Want people to be more open to feedback conversations? Here’s the secret.
What’s your biggest fear about having feedback conversations? Ah, of course. Getting an emotional reaction that crashes everything sideways.
So how can you help others be open to receiving your feedback and not get defensive, go silent, cry or get angry with you? The answer is as elusive as it is simple. The secret lies in one small word – trust. You have to gain their trust of your true intentions right at the start.
How? Well the bad news is that we humans have evolved over thousands of years to be innately expert at surviving. Our brains are hardwired to protect us. And our reptilian brains can be easily and instantly triggered to freeze or shut down in defense if we distrust someone’s intentions. It’s black and white for this part of our brain because to survive you have to be very decisive very quickly. Sabre toothed tiger? Jump into the water to save my life? Go!
And the good news? Well, because we know this, we can bypass this reaction right out of the gate instead of being oblivious to it or stepping over it. So how do we do that? How do we trigger “OK I trust you” (in their pre-frontal cortex) rather than “I don’t trust you!” (in their amygdala)? Here are five steps to safety and a great feedback conversation every time:
Prologue: Hold feedback conversations far more frequently. If people get used to receiving more feedback, their defenses will go down and they’ll expect it and be used to receiving it. If you only give feedback once or twice a year, the next feedback conversation is always the most difficult for both of you!
OK let’s assume you don’t give feedback that often. How do you start to trigger trust rather than distrust?
Step 1: Get clear in your mind about your intentions with them overall as an employee. You need to be black and white when it comes to keeping people or letting them go. If you have a poor performer, make a decision. Do you let them go or keep them? If you have to let them go, be intentional about that. If they are a keeper, be intentional about that. Be intentional about coaching and developing them and giving them feedback to learn and improve. Don’t sit on the fence because a lack of clarity in your mind will show up in your feedback.
Step 2: Make your purpose and intention for the conversation crystal clear.
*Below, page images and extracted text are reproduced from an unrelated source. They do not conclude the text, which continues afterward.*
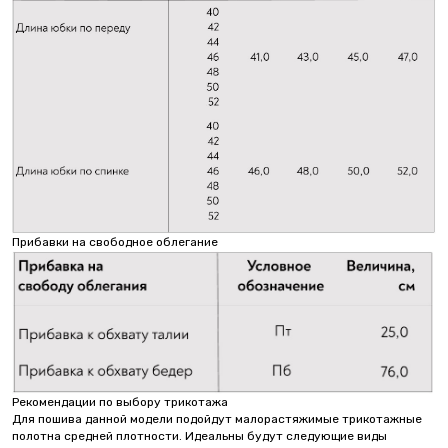
Прибавки на свободное облегание
Рекомендации по выбору трикотажа
Для пошива данной модели подойдут малорастяжимые трикотажные
полотна средней плотности. Идеальны будут следующие виды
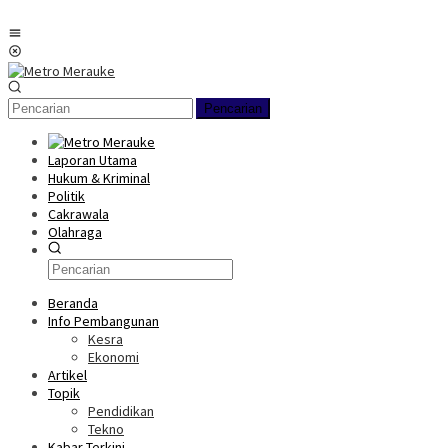
Loncat
ke
Menu
konten
Mobile
Pencarian
Laporan Utama
Hukum & Kriminal
Politik
Cakrawala
Olahraga
Beranda
Info Pembangunan
Kesra
Ekonomi
Artikel
Topik
Pendidikan
Tekno
Kabar Terkini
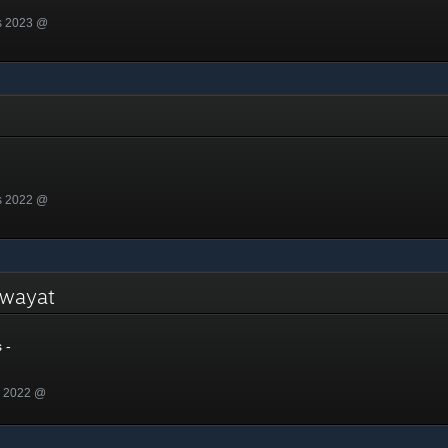
s 2023 @
s 2022 @
Riwayat
 -
n 2022 @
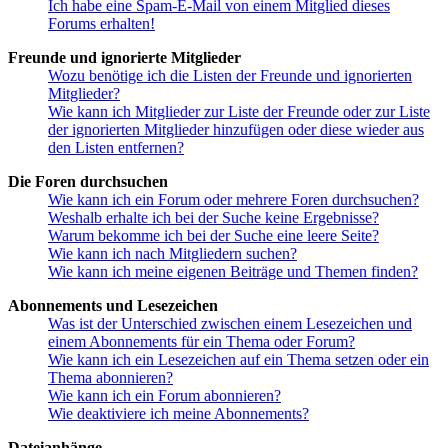
Ich habe eine Spam-E-Mail von einem Mitglied dieses
Forums erhalten!
Freunde und ignorierte Mitglieder
Wozu benötige ich die Listen der Freunde und ignorierten
Mitglieder?
Wie kann ich Mitglieder zur Liste der Freunde oder zur Liste
der ignorierten Mitglieder hinzufügen oder diese wieder aus
den Listen entfernen?
Die Foren durchsuchen
Wie kann ich ein Forum oder mehrere Foren durchsuchen?
Weshalb erhalte ich bei der Suche keine Ergebnisse?
Warum bekomme ich bei der Suche eine leere Seite?
Wie kann ich nach Mitgliedern suchen?
Wie kann ich meine eigenen Beiträge und Themen finden?
Abonnements und Lesezeichen
Was ist der Unterschied zwischen einem Lesezeichen und
einem Abonnements für ein Thema oder Forum?
Wie kann ich ein Lesezeichen auf ein Thema setzen oder ein
Thema abonnieren?
Wie kann ich ein Forum abonnieren?
Wie deaktiviere ich meine Abonnements?
Dateianhänge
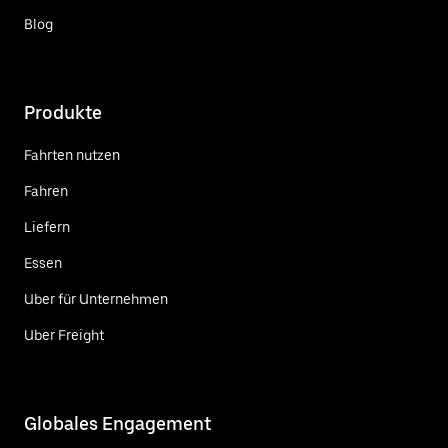
Blog
Produkte
Fahrten nutzen
Fahren
Liefern
Essen
Uber für Unternehmen
Uber Freight
Globales Engagement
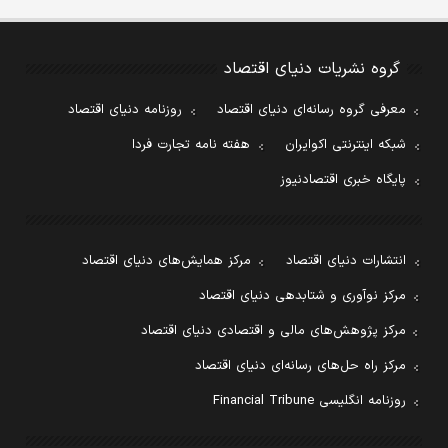
گروه نشریات دنیای اقتصاد
معرفی گروه رسانه‌ای دنیای اقتصاد
روزنامه دنیای اقتصاد
شبکه اینترنتی اکوایران
هفته نامه تجارت فردا
پایگاه خبری اقتصادنیوز
انتشارات دنیای اقتصاد
مرکز همایش‌های دنیای اقتصاد
مرکز نوآوری و شتابدهی دنیای اقتصاد
مرکز پژوهش‌های مالی و اقتصادی دنیای اقتصاد
مرکز راه حل‌های رسانه‌ای دنیای اقتصاد
روزنامه انگلیسی Financial Tribune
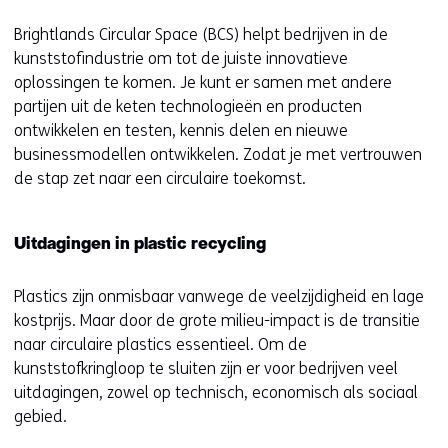
Brightlands Circular Space (BCS) helpt bedrijven in de
kunststofindustrie om tot de juiste innovatieve
oplossingen te komen. Je kunt er samen met andere
partijen uit de keten technologieën en producten
ontwikkelen en testen, kennis delen en nieuwe
businessmodellen ontwikkelen. Zodat je met vertrouwen
de stap zet naar een circulaire toekomst.
Uitdagingen in plastic recycling
Plastics zijn onmisbaar vanwege de veelzijdigheid en lage
kostprijs. Maar door de grote milieu-impact is de transitie
naar circulaire plastics essentieel. Om de
kunststofkringloop te sluiten zijn er voor bedrijven veel
uitdagingen, zowel op technisch, economisch als sociaal
gebied.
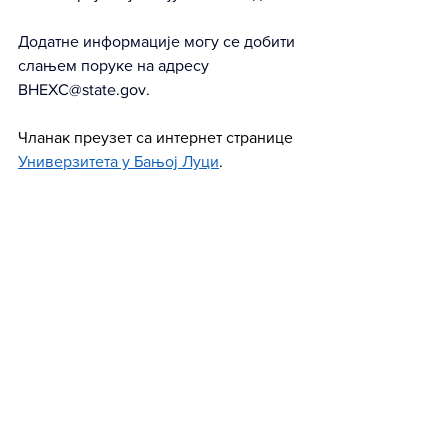
Додатне информације могу се добити 
слањем поруке на адресу 
BHEXC@state.gov
.
Чланак преузет са интернет странице 
Универзитета у Бањој Луци
.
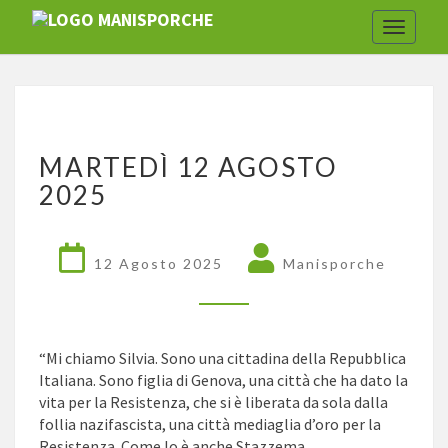
Toggle
navigat
MARTEDÌ
MARTEDÌ 12 AGOSTO
12
AGOSTO
2025
2025
12 Agosto 2025
Manisporche
“Mi chiamo Silvia. Sono una cittadina della Repubblica
Italiana. Sono figlia di Genova, una città che ha dato la
vita per la Resistenza, che si è liberata da sola dalla
follia nazifascista, una città mediaglia d’oro per la
Resistenza. Come lo è anche Stazzema.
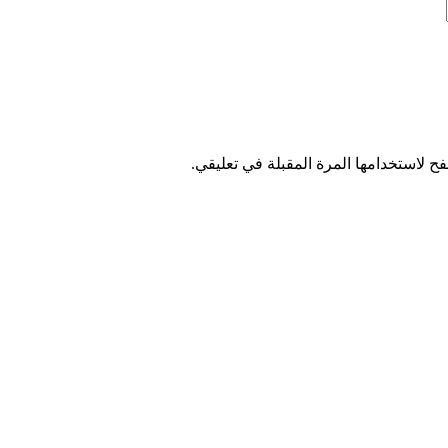
ح لاستخدامها المرة المقبلة في تعليقي.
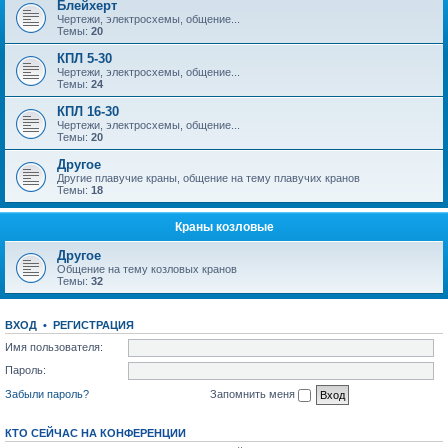
Блейхерт
Чертежи, электросхемы, общение...
Темы:
20
КПЛ 5-30
Чертежи, электросхемы, общение...
Темы:
24
КПЛ 16-30
Чертежи, электросхемы, общение...
Темы:
20
Другое
Другие плавучие краны, общение на тему плавучих кранов
Темы:
18
Краны козловые
Другое
Общение на тему козловых кранов
Темы:
32
ВХОД
•
РЕГИСТРАЦИЯ
Имя пользователя:
Пароль:
Забыли пароль?
Запомнить меня
КТО СЕЙЧАС НА КОНФЕРЕНЦИИ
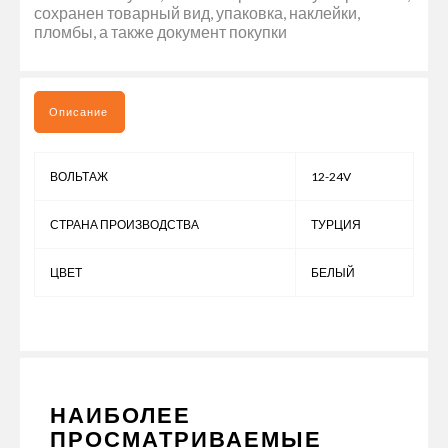
сохранен товарный вид, упаковка, наклейки,
пломбы, а также документ покупки
Описание
ВОЛЬТАЖ
12-24V
СТРАНА ПРОИЗВОДСТВА
ТУРЦИЯ
ЦВЕТ
БЕЛЫЙ
НАИБОЛЕЕ
ПРОСМАТРИВАЕМЫЕ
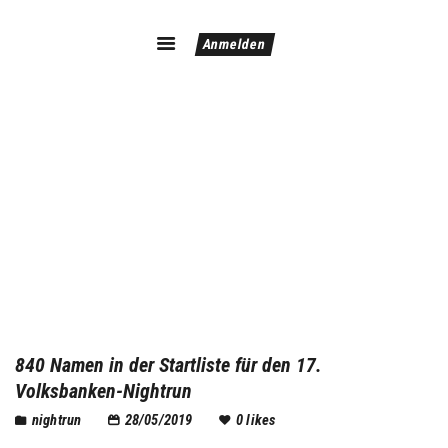
Anmelden
Home
Flyer
Ergebnisse
Kontakt/Impressum
840 Namen in der Startliste für den 17.
Volksbanken-Nightrun
nightrun
28/05/2019
0
likes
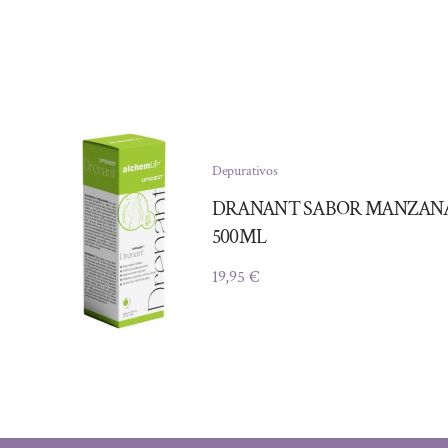
Depurativos
DRANANT SABOR MANZAN
500ML
19,95
€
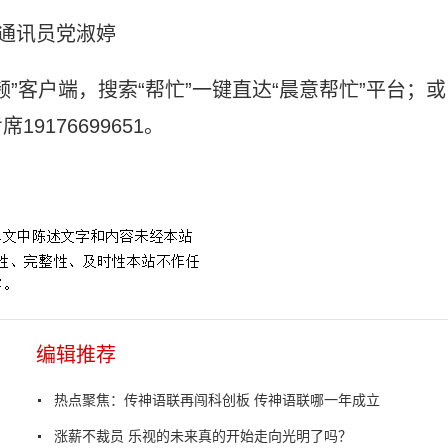
 通讯员党淑婷
”客户端，搜索“帮忙”一键直达“晨意帮忙”平台；或
19176699651。
编辑推荐
热点聚焦：传神语联再闯科创板 传神语联哪一年成立
涨薪不裁员 乐视的未来真的开始走向光明了吗？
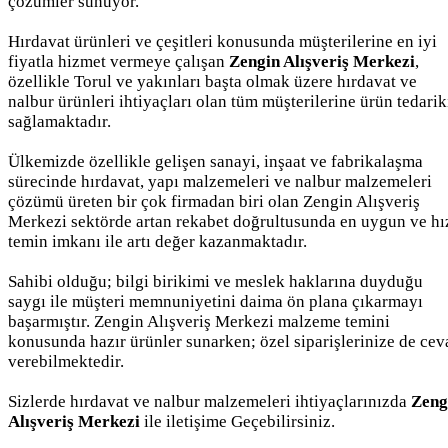
çözümler sunuyor.
Hırdavat ürünleri ve çeşitleri konusunda müşterilerine en iyi
fiyatla hizmet vermeye çalışan
Zengin Alışveriş Merkezi
,
özellikle Torul ve yakınları başta olmak üzere hırdavat ve
nalbur ürünleri ihtiyaçları olan tüm müşterilerine ürün tedarik
sağlamaktadır.
Ülkemizde özellikle gelişen sanayi, inşaat ve fabrikalaşma
sürecinde hırdavat, yapı malzemeleri ve nalbur malzemeleri
çözümü üreten bir çok firmadan biri olan Zengin Alışveriş
Merkezi sektörde artan rekabet doğrultusunda en uygun ve hı
temin imkanı ile artı değer kazanmaktadır.
Sahibi olduğu; bilgi birikimi ve meslek haklarına duyduğu
saygı ile müşteri memnuniyetini daima ön plana çıkarmayı
başarmıştır. Zengin Alışveriş Merkezi malzeme temini
konusunda hazır ürünler sunarken; özel siparişlerinize de cev
verebilmektedir.
Sizlerde hırdavat ve nalbur malzemeleri ihtiyaçlarınızda
Zeng
Alışveriş Merkezi
ile iletişime Geçebilirsiniz.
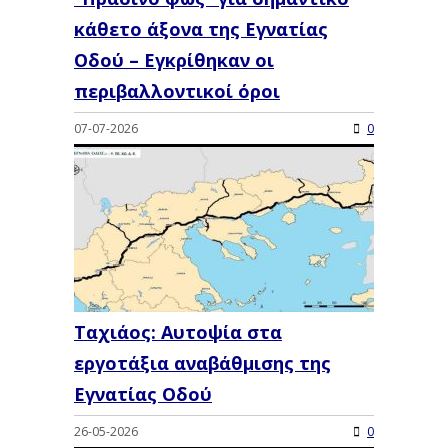
κάθετο άξονα της Εγνατίας
Οδού – Εγκρίθηκαν οι
περιβαλλοντικοί όροι
07-07-2026
0
Ταχιάος: Αυτοψία στα
εργοτάξια αναβάθμισης της
Εγνατίας Οδού
26-05-2026
0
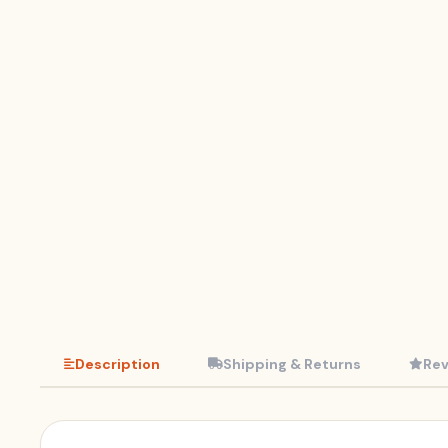
Description
Shipping & Returns
Rev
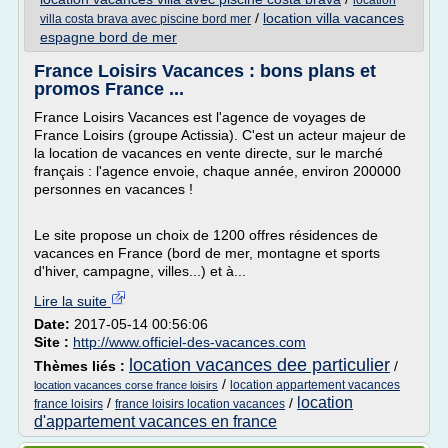
location
/
location villa vacances
villa costa brava avec piscine bord mer
espagne bord de mer
France Loisirs Vacances : bons plans et
promos France ...
France Loisirs Vacances est l'agence de voyages de
France Loisirs (groupe Actissia). C'est un acteur majeur de
la location de vacances en vente directe, sur le marché
français : l'agence envoie, chaque année, environ 200000
personnes en vacances !
Le site propose un choix de 1200 offres résidences de
vacances en France (bord de mer, montagne et sports
d'hiver, campagne, villes...) et à...
Lire la suite
Date:
2017-05-14 00:56:06
Site :
http://www.officiel-des-vacances.com
location vacances dee particulier
Thèmes liés :
/
/
location appartement vacances
location vacances corse france loisirs
location
/
/
france loisirs
france loisirs location vacances
d'appartement vacances en france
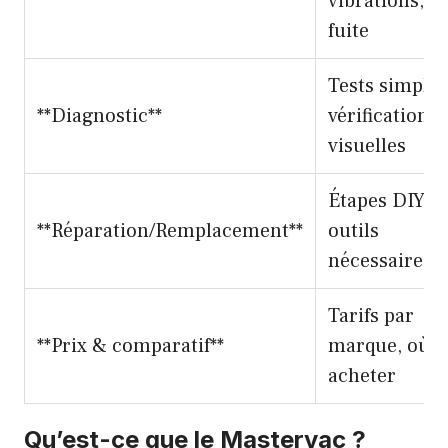
vibrations,
fuite
Tests simples
**Diagnostic**
vérifications
visuelles
Étapes DIY,
**Réparation/Remplacement**
outils
nécessaires
Tarifs par
**Prix & comparatif**
marque, où
acheter
Qu’est-ce que le Mastervac ?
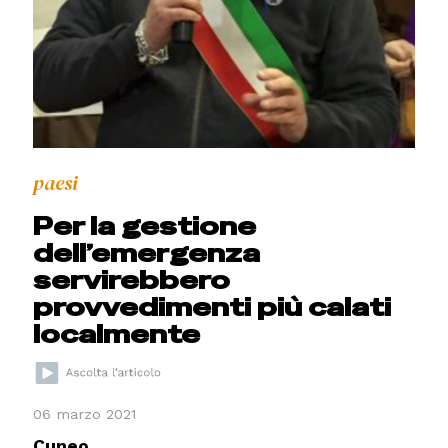
paesi
Per la gestione
dell’emergenza
servirebbero
provvedimenti più calati
localmente
06 marzo 2021
Cuneo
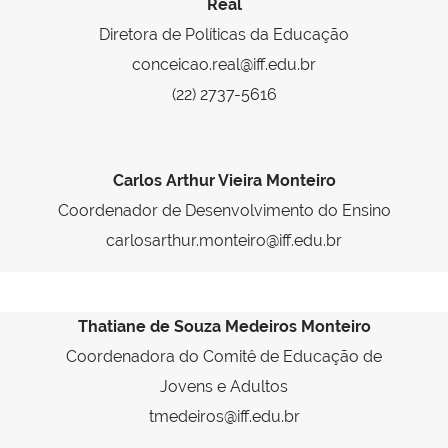
Real
Diretora de Políticas da Educação
conceicao.real@iff.edu.br
(22) 2737-5616
Carlos Arthur Vieira Monteiro
Coordenador de Desenvolvimento do Ensino
carlosarthur.monteiro@iff.edu.br
Thatiane de Souza Medeiros Monteiro
Coordenadora do Comitê de Educação de
Jovens e Adultos
tmedeiros@iff.edu.br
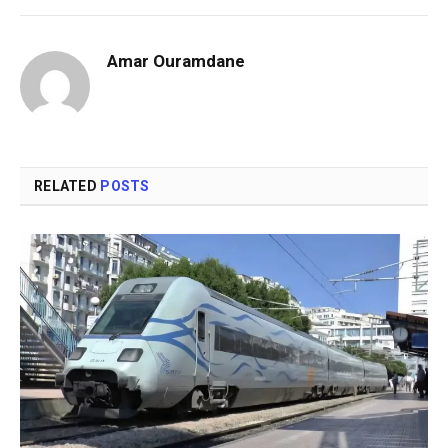
Amar Ouramdane
RELATED
POSTS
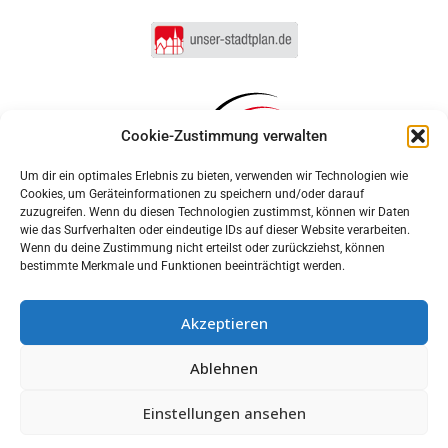
Cookie-Zustimmung verwalten
Um dir ein optimales Erlebnis zu bieten, verwenden wir Technologien wie
Cookies, um Geräteinformationen zu speichern und/oder darauf
zuzugreifen. Wenn du diesen Technologien zustimmst, können wir Daten
wie das Surfverhalten oder eindeutige IDs auf dieser Website verarbeiten.
Wenn du deine Zustimmung nicht erteilst oder zurückziehst, können
bestimmte Merkmale und Funktionen beeinträchtigt werden.
Akzeptieren
Anmelden
Ablehnen
Impressum
Datenschutz
Cookie-Einstellungen
MUNIPOLIS
Einstellungen ansehen
Nachrichten
Barrierefreiheit
aus der Stadtverwaltung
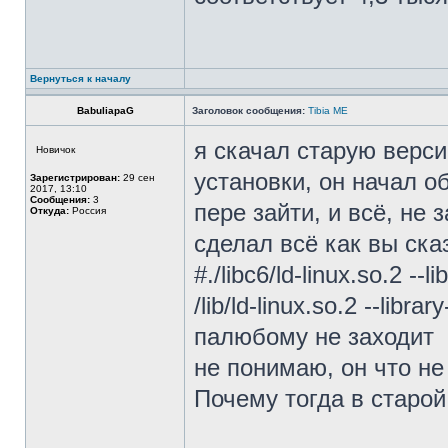
Вернуться к началу
BabuliapaG
Заголовок сообщения:
Tibia ME
я скачал старую верси
Новичок
установки, он начал о
Зарегистрирован:
29 сен
2017, 13:10
Сообщения:
3
пере зайти, и всё, не 
Откуда:
Россия
сделал всё как вы ска
#./libc6/ld-linux.so.2 --li
/lib/ld-linux.so.2 --library
палюбому не заходит
не понимаю, он что не 
Почему тогда в старой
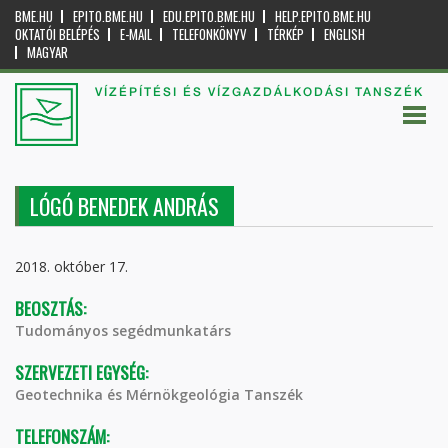
BME.HU
EPITO.BME.HU
EDU.EPITO.BME.HU
HELP.EPITO.BME.HU
OKTATÓI BELÉPÉS
E-MAIL
TELEFONKÖNYV
TÉRKÉP
ENGLISH
MAGYAR
VÍZÉPÍTÉSI ÉS VÍZGAZDÁLKODÁSI TANSZÉK
LÓGÓ BENEDEK ANDRÁS
2018. október 17.
BEOSZTÁS:
Tudományos segédmunkatárs
SZERVEZETI EGYSÉG:
Geotechnika és Mérnökgeológia Tanszék
TELEFONSZÁM:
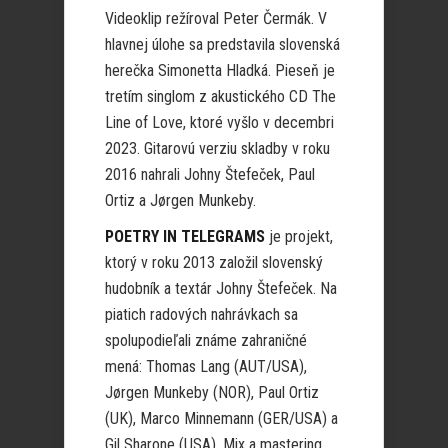
Videoklip režíroval Peter Čermák. V
hlavnej úlohe sa predstavila slovenská
herečka Simonetta Hladká. Pieseň je
tretím singlom z akustického CD The
Line of Love, ktoré vyšlo v decembri
2023. Gitarovú verziu skladby v roku
2016 nahrali Johny Štefeček, Paul
Ortiz a Jørgen Munkeby.
POETRY IN TELEGRAMS
je projekt,
ktorý v roku 2013 založil slovenský
hudobník a textár Johny Štefeček. Na
piatich radových nahrávkach sa
spolupodieľali známe zahraničné
mená: Thomas Lang (AUT/USA),
Jørgen Munkeby (NOR), Paul Ortiz
(UK), Marco Minnemann (GER/USA) a
Gil Sharone (USA). Mix a mastering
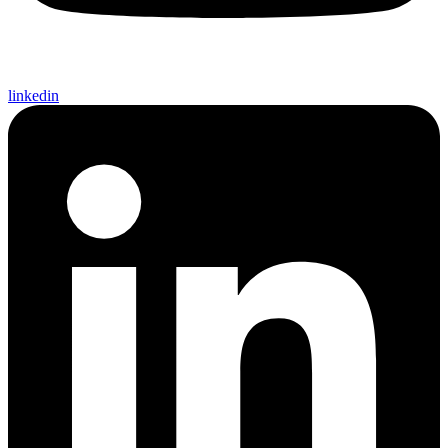
linkedin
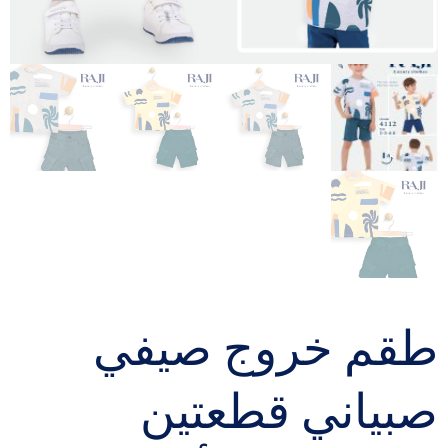
طقم خروج صيفي
صبياني قطعتين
Show that you care about their success and want to support them. Feedback is an opportunity for people to learn how others experience them and how they are doing. It’s also a key opportunity for you to coach and develop them. Here’s an example of what to say: “Paul, I’d like to chat about the meeting this morning and how you think it went. I want to hear your thoughts and I’d like to share mine. I think there’s a great opportunity for you to gain more respect from others on the team and I want to help you because you deserve it, I care about your success and I think you can go far in this company. How does that sound?”
Step 3: Ask questions and listen to their answers. Start to ask questions early on before you talk too much. Avoid getting stuck in telling mode. A great feedback conversation is a two-way dialogue
where it’s safe and comfortable for the other person to share their perspectives on what happened. Speak what you want to happen. For example, “I want this to be very much a two way conversation Paul. I’m interested in your views and what the opportunity for you could be. I don’t want to dominate this chat and I want to make it safe and comfortable for you. How can I do that?”
Step 4: Place your feedback in the broader context of how they’re doing overall. Context is critical. It’s the big picture answer to “How am I really doing?” Feedback often doesn’t paint this and just focuses on the recency effect of performance that needs some correction. Imagine your employee’s performance as a quilt. Most of the patches are shining with skills, qualities, behavior and potential. However a few patches may need some work. Describe the full picture to let them know exactly where they stand and how big a deal this feedback conversation is. Place the conversation into that context. You’d be surprised how many people, no matter how great their performance is, come into a feedback conversation afraid they will lose their job.
For example, “Paul I think your performance is really good overall. The quality of your work is very good and you’ve been an excellent addition to the team. And (never use “but”!) I think we need to work on a couple of behaviors that are showing up and impacting the team in a way that isn’t helpful. It’s not a major issue and in my view it deserves some of your attention. And I’m here to help because I know you want to do a great job here. Do you have any questions about how big a deal this conversation is?”
Step 5: Ask more questions! (Did you forget already?) A feedback conversation is a golden opportunity ask questions and listen to their views with an open mind. We guarantee you don’t know their side of the story completely, nor their true intentions. Seek to understand their perspective before you share yours. Be willing to change your opinion based on what you hear. This creates safety for them to speak and continues to build trust and prevents their brain from shutting down and them not hearing a word your saying. For example, “Paul, I’d like to hear your thoughts about the meeting this morning. How do you think it went?” Then perhaps, “How do you think Susan felt when you made those comments about her report?”
At this point you have created enough trust and safety and the dialogue has started. You’ve prevented their brain from shifting to fight or flight and you’re on the way to a great feedback conversation. Hopefully the first of many for both of you!